*EXERCISE PROMPT*.
Go through the entries below and pull out every line that has the word "direct" in it.

------------------------

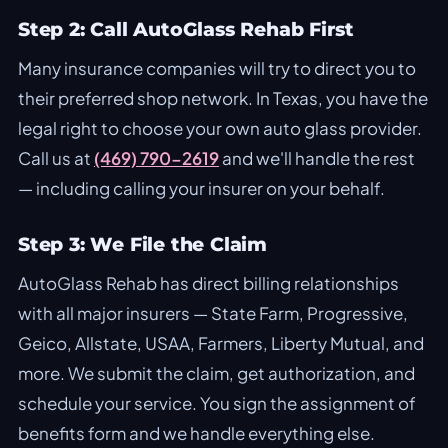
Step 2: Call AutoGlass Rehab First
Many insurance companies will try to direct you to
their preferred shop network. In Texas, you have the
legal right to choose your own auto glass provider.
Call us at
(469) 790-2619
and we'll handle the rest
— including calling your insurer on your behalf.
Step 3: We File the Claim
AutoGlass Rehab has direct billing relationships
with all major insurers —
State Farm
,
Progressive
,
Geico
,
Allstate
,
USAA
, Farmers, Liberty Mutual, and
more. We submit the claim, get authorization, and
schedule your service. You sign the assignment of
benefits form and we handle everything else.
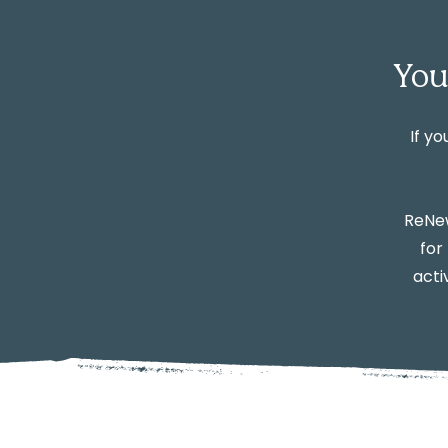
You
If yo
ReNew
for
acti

------------------------

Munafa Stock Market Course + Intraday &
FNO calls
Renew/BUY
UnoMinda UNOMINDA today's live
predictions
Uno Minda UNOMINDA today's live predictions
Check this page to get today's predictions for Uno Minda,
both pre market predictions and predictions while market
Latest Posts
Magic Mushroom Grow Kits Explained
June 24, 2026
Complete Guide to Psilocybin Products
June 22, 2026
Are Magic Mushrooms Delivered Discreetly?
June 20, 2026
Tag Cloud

------------------------

*ANSWER SECTION*.
Many insurance companies will try to direct you to
AutoGlass Rehab has direct billing relationships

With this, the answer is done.